Milena’s face was covered with tears. “It’s hard,” she said sadly. “I’ve had long hair since I was four. About the age when I learned the songs. It’s as if you’d cut my arms off.”

“But your hair will grow again. Don’t cry.”

“What do I look like?”

“I don’t know . . . well, like Helen Dormann, maybe.”

She found the strength to laugh. Seeing her like that, her face tear-stained, her eyes reddened and her hair shorn, Bartolomeo Casal thought he had never seen such a beautiful woman in his life. A woman, he told himself, not a girl.

They took off their school coats, threw them on the fire, and watched them burn until there was nothing left but the charred buttons. Then they went out to the little lake nearby. It was perfectly circular, reflecting the deep green of the spruce trees surrounding it. The silence and calm were absolute.

“First to say ‘This is the first morning in the world’ has lost!” said Milena, laughing.

“This is the first morning in the world!” shouted Bart, and he raced for the bank. Stripping off his clothes quickly, he plunged into the icy water.
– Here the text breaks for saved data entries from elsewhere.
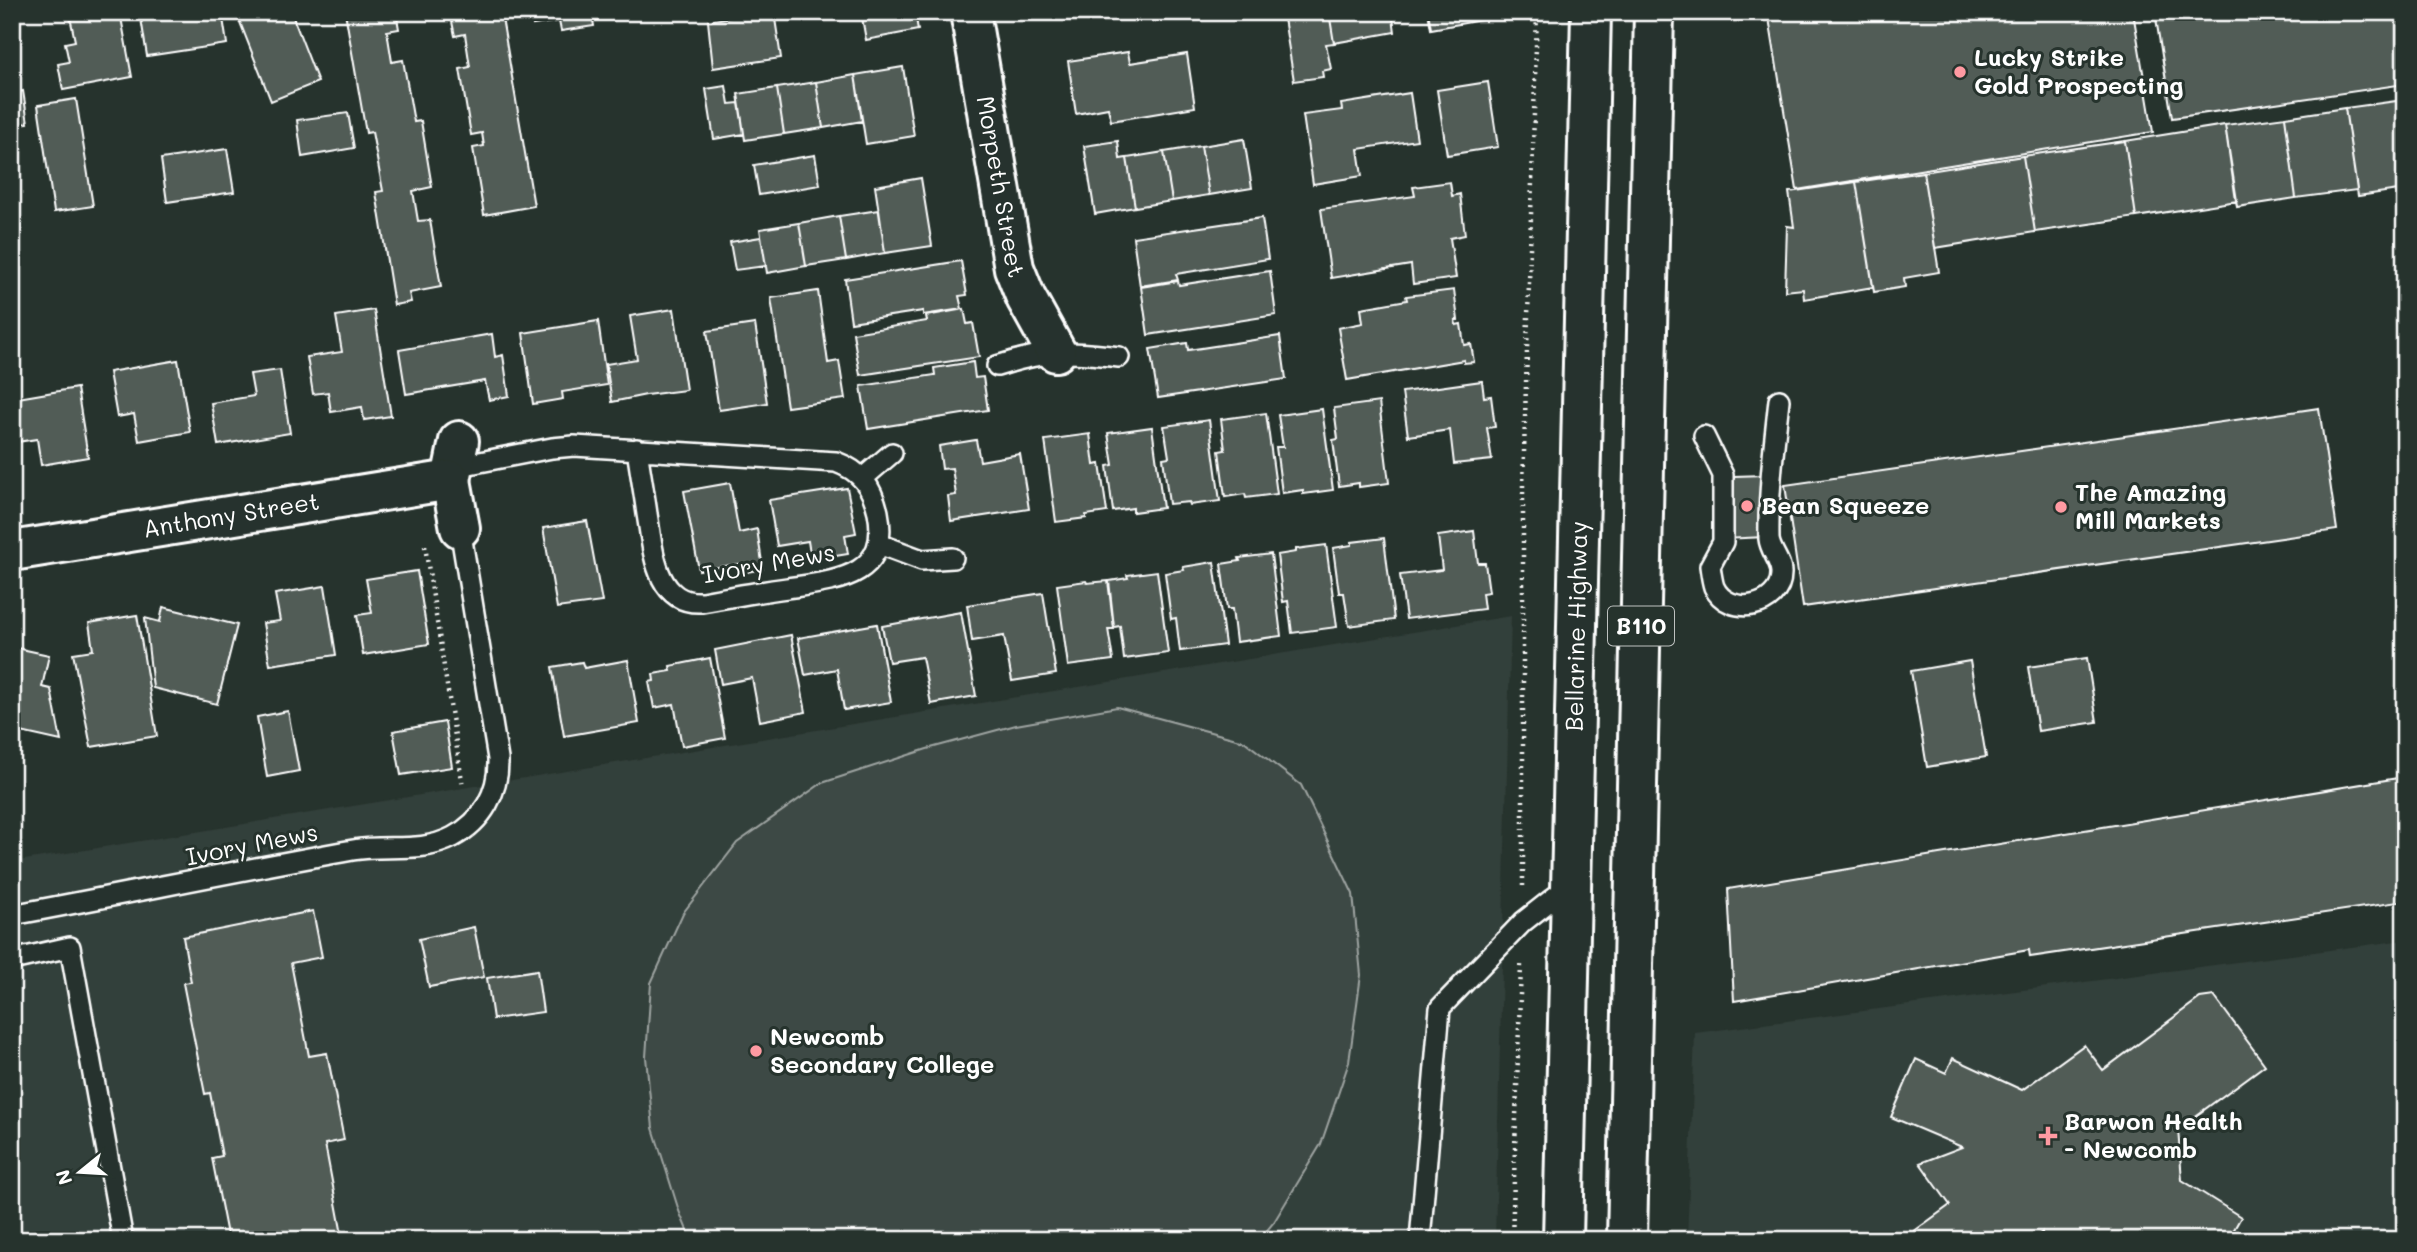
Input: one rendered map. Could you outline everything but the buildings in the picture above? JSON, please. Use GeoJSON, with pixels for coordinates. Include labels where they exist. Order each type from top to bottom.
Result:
{"type":"FeatureCollection","features":[{"type":"Feature","properties":{"kind":"main road","name":"Morpeth Street"},"geometry":{"type":"LineString","coordinates":[[970,12],[1014,268],[1026,298],[1056,352]]}},
{"type":"Feature","properties":{"kind":"main road","name":"Bellarine Highway"},"geometry":{"type":"LineString","coordinates":[[1563,1240],[1591,12]]}},
{"type":"Feature","properties":{"kind":"main road","name":"B110"},"geometry":{"type":"LineString","coordinates":[[1627,1240],[1654,12]]}},
{"type":"Feature","properties":{"kind":"main road"},"geometry":{"type":"LineString","coordinates":[[454,462],[460,528]]}},
{"type":"Feature","properties":{"kind":"main road","name":"Anthony Street"},"geometry":{"type":"LineString","coordinates":[[12,551],[454,462]]}},
{"type":"Feature","properties":{"kind":"lane"},"geometry":{"type":"LineString","coordinates":[[997,366],[1031,355],[1056,352],[1119,357]]}},
{"type":"Feature","properties":{"kind":"lane"},"geometry":{"type":"LineString","coordinates":[[1703,436],[1723,475],[1723,542],[1710,566],[1715,589],[1728,602],[1746,607],[1764,602],[1777,590],[1782,573],[1769,543],[1771,472],[1779,400]]}},
{"type":"Feature","properties":{"kind":"lane"},"geometry":{"type":"LineString","coordinates":[[454,462],[584,446],[826,460],[849,467],[863,478],[875,501],[880,525],[879,544],[922,560],[953,558]]}},
{"type":"Feature","properties":{"kind":"lane","name":"Ivory Mews"},"geometry":{"type":"LineString","coordinates":[[637,449],[656,565],[669,589],[686,601],[702,602],[838,580],[862,568],[879,544]]}},
{"type":"Feature","properties":{"kind":"lane"},"geometry":{"type":"LineString","coordinates":[[863,478],[892,453]]}},
{"type":"Feature","properties":{"kind":"lane","name":"Ivory Mews"},"geometry":{"type":"LineString","coordinates":[[12,915],[355,850],[424,846],[444,841],[469,826],[487,804],[495,785],[498,759],[460,528]]}},
{"type":"Feature","properties":{"kind":"lane"},"geometry":{"type":"LineString","coordinates":[[1420,1240],[1440,1008],[1523,922],[1571,885]]}},
{"type":"Feature","properties":{"kind":"lane"},"geometry":{"type":"LineString","coordinates":[[12,960],[70,947],[123,1240]]}},
{"type":"Feature","properties":{"kind":"path"},"geometry":{"type":"LineString","coordinates":[[1512,1240],[1523,922],[1523,486],[1537,12]]}},
{"type":"Feature","properties":{"kind":"path"},"geometry":{"type":"LineString","coordinates":[[425,543],[469,826]]}},
{"type":"Feature","properties":{"kind":"shaded area","name":"Newcomb Secondary College"},"geometry":{"type":"Polygon","coordinates":[[[1511,616],[1495,1240],[12,1240],[12,862],[1511,616]]]}},
{"type":"Feature","properties":{"kind":"shaded area"},"geometry":{"type":"Polygon","coordinates":[[[1117,707],[1244,741],[1301,785],[1353,894],[1361,975],[1349,1062],[1321,1144],[1274,1222],[1259,1240],[691,1240],[653,1128],[646,1057],[651,983],[683,913],[737,843],[822,783],[927,749],[1016,725],[1117,707]]]}},
{"type":"Feature","properties":{"kind":"shaded area","name":"Barwon Health - Newcomb"},"geometry":{"type":"Polygon","coordinates":[[[2405,940],[2405,1240],[1687,1240],[1695,1033],[2405,940]]]}},
{"type":"Feature","properties":{"kind":"place","name":"Lucky Strike Gold Prospecting"},"geometry":{"type":"Point","coordinates":[1960,72]}},
{"type":"Feature","properties":{"kind":"place","name":"Bean Squeeze"},"geometry":{"type":"Point","coordinates":[1747,506]}},
{"type":"Feature","properties":{"kind":"place","name":"The Amazing Mill Markets"},"geometry":{"type":"Point","coordinates":[2061,507]}},
{"type":"Feature","properties":{"kind":"place","name":"Newcomb Secondary College"},"geometry":{"type":"Point","coordinates":[756,1051]}},
{"type":"Feature","properties":{"kind":"place","name":"Barwon Health - Newcomb"},"geometry":{"type":"Point","coordinates":[2048,1136]}}]}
He swam fast, churning up the water with his arms and legs.

“Come on! Come on in!” he called when he had reached the middle of the lake.

She hesitated, and then undressed too and went to the edge.

“Come on in!” called Bart again.

She couldn’t help it: she shouted out loud and flung herself into the water. It felt like having a thousand red-hot needles pierce her body. They met in the middle of the lake, choking, shaking with laughter, unable to utter a word.

When they were back on the bank again, the air seemed bitter cold. They ran to the refuge and piled the fire high with dry branches, all the logs that were left, and their own clothes, which they had carried back under their arms. The wood crackled, sending up sparks, and then the flames rose high. They pulled a mattress in front of the fireplace and slipped under the covers. Their skin, warm from the fire, was still cold in patches from the icy lake. Some drops of water were still running down Milena’s white back. They held each other close, kissed and embraced, amazed to find themselves here naked, body against body for the first time, without any fears at all.